— SUPPLIED TEXT —
COMPOSES

Compositional Operations in Semantic Space was a 5-year European Research Council project (nr. 283554) that started on November 1st, 2011. COMPOSES is funded within the 7th Framework Program by an ERC 2011 Starting Independent Research Grant (SH4: The Human Mind and Its Complexity panel).



Project outline | Team | Milestones | Publications and associated data | Software and resources | Contact information | Acknowledgments

Project proposal: Part B1 and Part B2

Follow this link for information about the end-of-project workshop (including slides from some talks)!

Project outline^

Pink dogs are rare. You understood this sentence even if you've never read it before, because you know the meanings of thousands of words (including pink, dogs and rare) and how to construct the meaning of a novel sentence from the meanings of its parts. The ability to construct new meanings by combining words into larger constituents is one of the fundamental and peculiarly human characteristics of language. For decades, scientists in different fields have tried to develop computational systems that understand sentences as humans do. They have, however, failed either the challenge of coverage (acquiring the meaning of thousands of words) or that of compositionality (putting together the parts to reconstruct the meaning of new sentences).

Stored items:

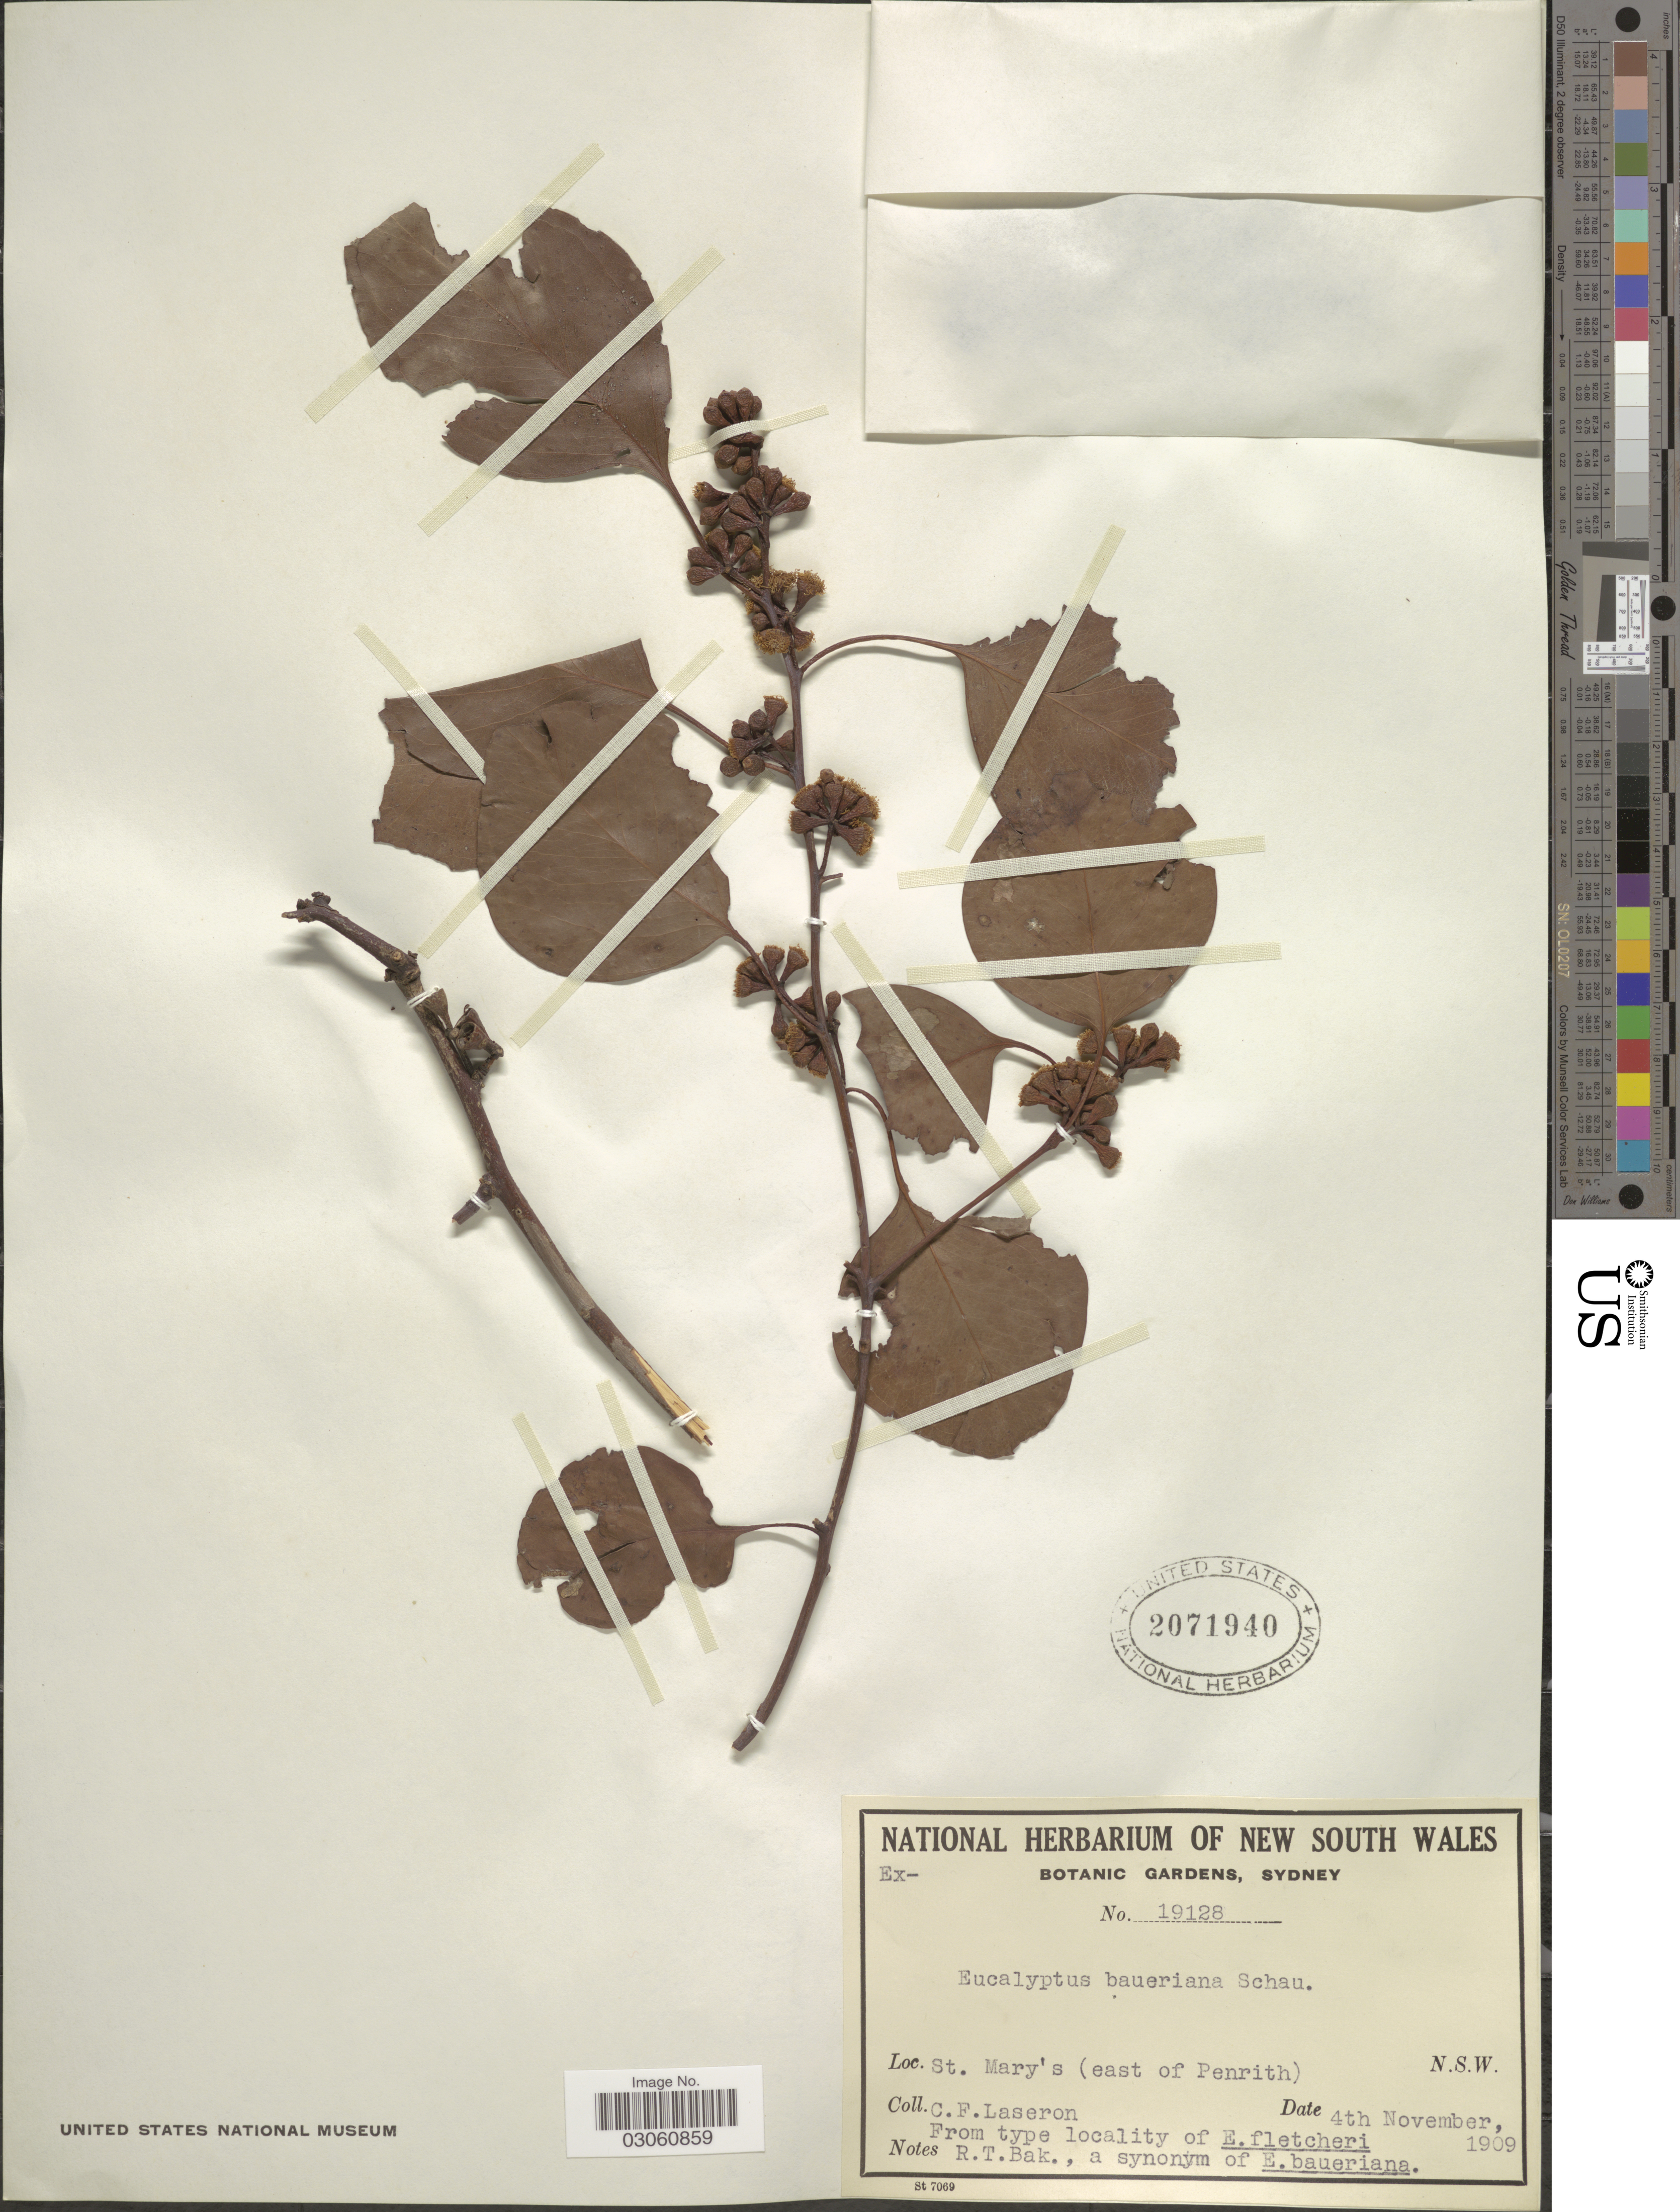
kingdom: Plantae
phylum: Tracheophyta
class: Magnoliopsida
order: Myrtales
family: Myrtaceae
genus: Eucalyptus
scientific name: Eucalyptus baueriana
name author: Schauer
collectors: C. Laseron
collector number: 19128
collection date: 1909-11-04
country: Australia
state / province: New South Wales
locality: St. Mary's (east of Penrith).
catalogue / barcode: US 2071940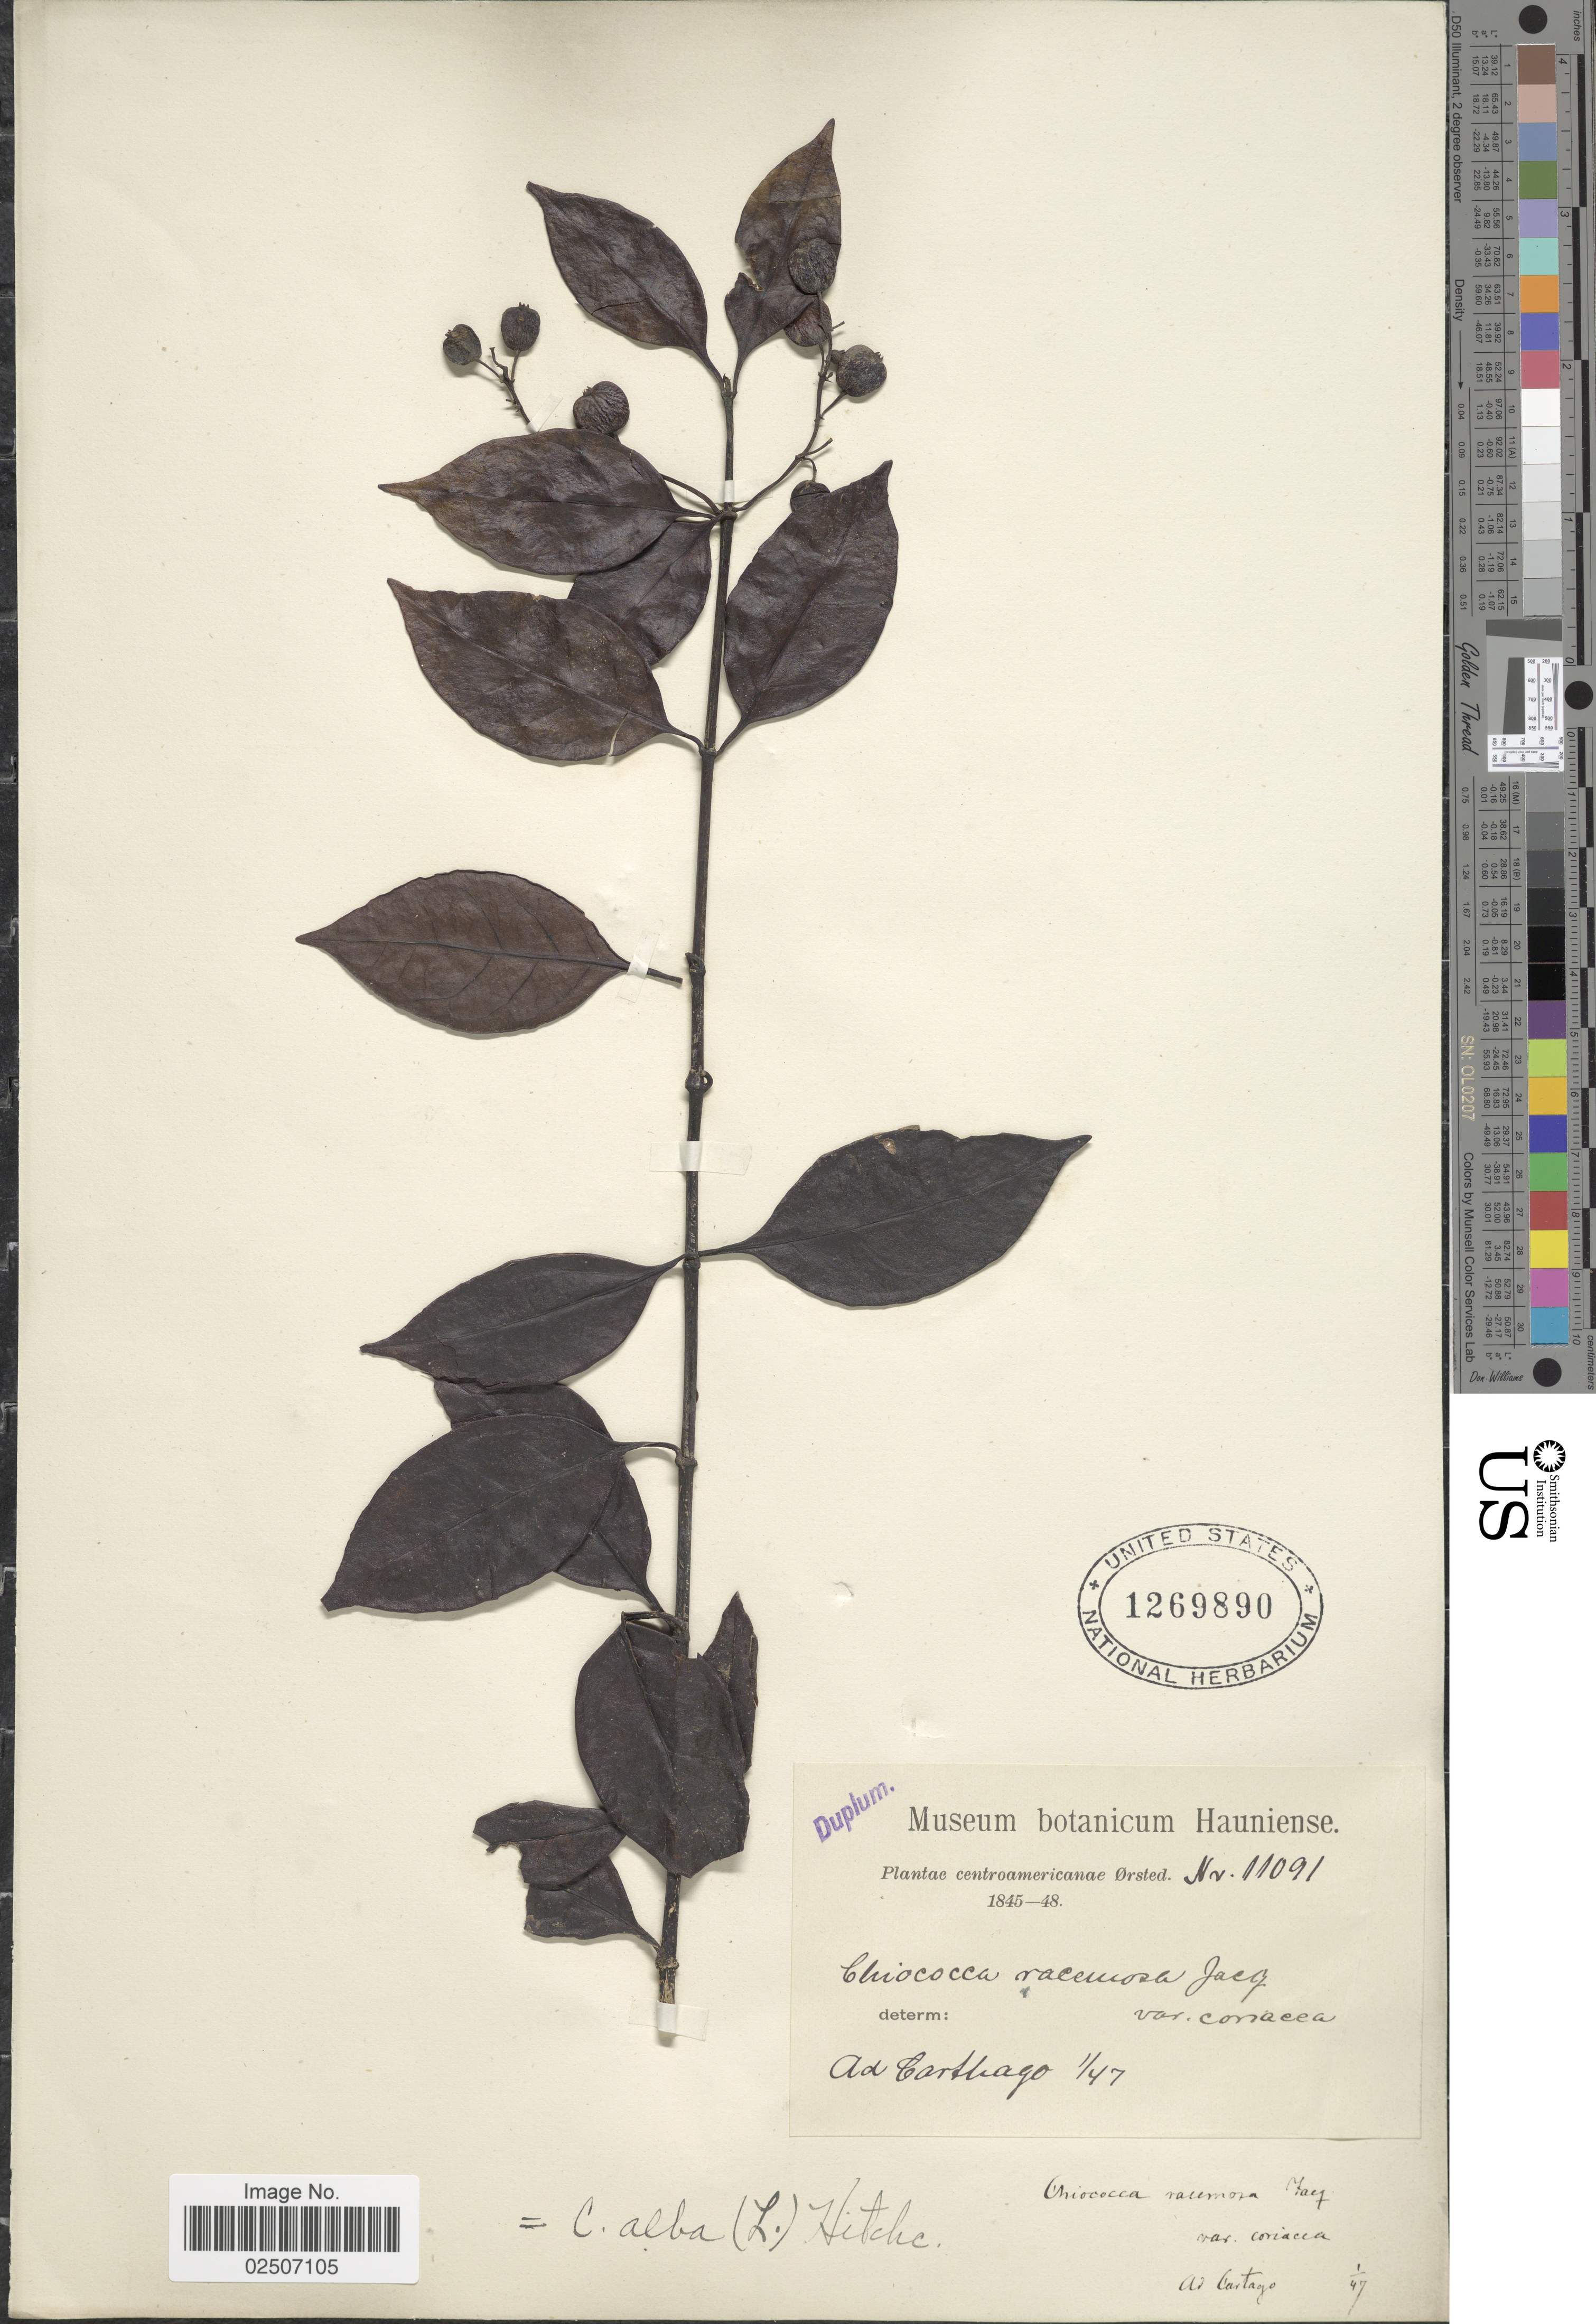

— TASK OBJECTIVE —
Continue the COMPOSES project description, starting immediately after its last sentence.

— EXPECTED ANSWER —
COMPOSES tackles the meaning induction and composition problem from a new perspective that brings together corpus-based distributional semantics (that is very successful at inducing the meaning of single content words, but ignores functional elements and compositionality) and formal semantics (that focuses on functional elements and composition, but largely ignores lexical aspects of meaning and lacks methods to learn the proposed structures from data). As in distributional semantics, we represent some content words (such as nouns) by vectors recording their corpus contexts. Implementing ideas from formal semantics, functional elements (such as determiners) are represented by functions mapping from expressions of one type onto composite expressions of the same or other types. These composition functions are induced from corpus data by statistical learning of mappings from observed context vectors of input arguments to observed context vectors of composite structures. We model a number of compositional processes in this way, developing a coherent fragment of the semantics of English in a large-scale data-driven fashion.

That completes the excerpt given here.